Having been dragged along by the clock—10 or more daily work deadlines and the mental load of a ridiculous number of drop-off / pick-up times—she has taken no watch. Having written about an article a day, for twenty years, presenting herself as an expert in 100s of subjects, she has no work scheduled.
How has she coped with having 5 kids, a husband who hit bottom emotionally in the middle of it all, and being the main breadwinner for the last 2 years?
She hasn’t really.
Though I’ve got better at genuine gender equality in the home, the entire run has broken her again and again.

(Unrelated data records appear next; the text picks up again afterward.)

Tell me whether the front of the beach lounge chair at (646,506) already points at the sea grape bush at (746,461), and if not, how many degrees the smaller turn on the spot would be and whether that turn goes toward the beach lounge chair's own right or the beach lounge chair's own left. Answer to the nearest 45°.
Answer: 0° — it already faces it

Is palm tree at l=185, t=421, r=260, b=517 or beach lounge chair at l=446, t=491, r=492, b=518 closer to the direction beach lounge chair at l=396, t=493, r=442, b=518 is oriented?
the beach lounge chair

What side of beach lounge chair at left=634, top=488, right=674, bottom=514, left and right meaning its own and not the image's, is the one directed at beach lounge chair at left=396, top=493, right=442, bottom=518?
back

She’d whimper at times, “I don’t have the luxury of burning out—but I am burnt out.” In the midst of all this, I have watched her soldier on, become her own person, find her own voice, hold on to her faith, and multiply day after day the few fish and bread-loaves she had left in herself to care for and guide so many of us.
Most mindblowing to me—she has held to her commitment to do something for herself, by pulling this high-altitude adventure seemingly out of thin air. To afford it, she worked one or two all-nighters per week for the last few months. This trip may be God’s gift to her, but it is also something she has earned.

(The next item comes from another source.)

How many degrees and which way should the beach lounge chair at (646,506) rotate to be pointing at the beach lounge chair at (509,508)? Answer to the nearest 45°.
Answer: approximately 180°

My prayer, today, is that not only will this be a time of beauty and comfort, rest and joy for her, but it will mark the end of an elongated season of giving out more of herself than is humanly possible, and will usher in a new era of being able to care for herself, first. Like the mother who is instructed by the flight attendant to put the air mask on her own face first, Julie so needs this deep, deep breath of Alpine air, and, when she returns, a lifestyle that sustainably allows more air in her lungs more of the time. God has already answered—at the last moment!—our prayer for her Visa, so I am sure he will answer this one, too.
We’re with her vicariously—my kids are even trying to speak French to each other. However, just one day in, we are already missing her madly. At bedtime, the youngest cried for an hour, mumbling tear-drenched syllables (which happens to be the French version of the word) “Maman … maman!”
At 4:47 this morning she sent me a pic of herself in transit at the Dubai airport, and also this message: “Tell Ivy and Sam that I have just ordered them tuc today”—somehow this item had evaded her when she created the 15 page small print doc for me, a materialization of her crazy mental load, detailing daily instructions for the entire time she is away.
Happy Mother’s Day Julie. I know other husbands say this of their wives, too, but I think my saying it may be the absolute truth—you are the best woman, wife and mother in the world.